The results of previous studies are in line with current study that introduced VAI as the most powerful prognosticator of atherogenic dyslipidemia [19]. Also, it has been found that LAP was a beneficial factor in predicting the incidence of dyslipidemia. Recently, Zhou, Y et al., showed that LAP was more associated with dyslipidemia than BMI among university staff in a cross-sectional study [34]. It has been stated that the BRI's potential role in predicting dyslipidemia is comparable with BMI but not stronger [35]. It has been shown that BRI can be a good indicator for dyslipidemia prediction in women but not in men [36]. Maybe this difference relates to the diversity of visceral adiposity between genders.

It has been shown that VAI serves as a significant tool for determining insulin sensitivity, and its elevation exhibits a robust correlation with the risk of developing cardio-metabolic disorders [14]. Insulin resistance plays a crucial role in the metabolism of very low-density lipoprotein (VLDL), including its effect of elevating the synthesis of hepatic VLDL triglycerides (VLDL-TGs) [37, 38]. The enhanced synthesis of VLDL-TGs is associated with the escalated production of hepatic Apolipoprotein B-100 (apo B-100) [37,38,39]. This leads to hypertriglyceridemia, increases in particle number exhibited by VLDL apo B-100 and decreased HDL-C concentrations [39]. Insulin resistance is also associated with an increase in hepatic triglyceride lipase (HTGL), which may result in the accelerated clearance of HDL-C and a reduction in HDL-C [40].

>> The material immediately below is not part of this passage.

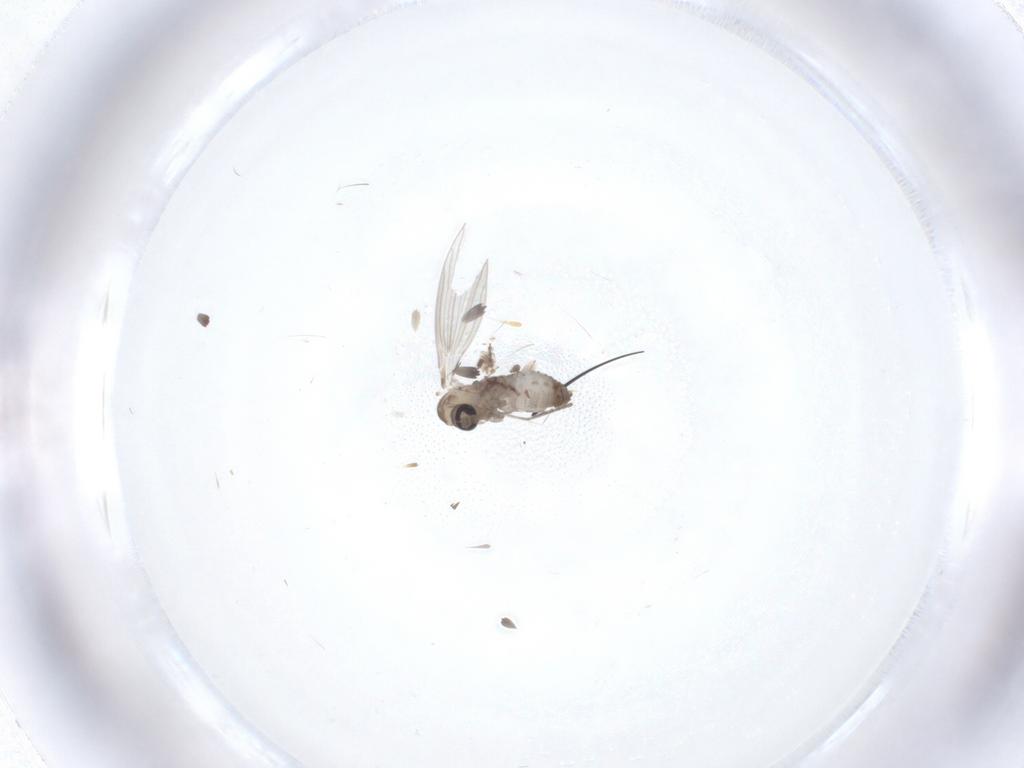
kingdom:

The reason for the difference between previous findings and current study results can be due to the difference in the included indicators of the studies and the statistical methods used.

Study strengths and limitations

This was a 10-year follow-up cohort study with a large population, using novel anthropometric indices for the prediction of dyslipidemia incidence. Using analytical techniques, including the machine learning algorithms such as the decision tree method and Logistic Regression Model was another robustness of the study. To the best of our knowledge, the design of previous studies was cross-sectional. There is no longitudinal study among subjects without dyslipidemia with a 10-year follow-up.

To explicate these findings the following limitations ought to be acknowledged: Possibly, some individuals with dyslipidemia were geriatric (aged ≥ 65 years); however, current research only comprised participants aged 35 to 65 years old. Also, some factors such as epigenetics, can be included in future studies.

Conclusion

The present study established a 10-year predicting model for dyslipidemia incidence, for the first time. Generally, current study has shown that in all models VAI is the most important predictor for dyslipidemia incidence. This finding emphasis on the importance of visceral obesity to dyslipidemia incidence and suggest to target the visceral obesity improvement for decreasing the incidence of dyslipidemia.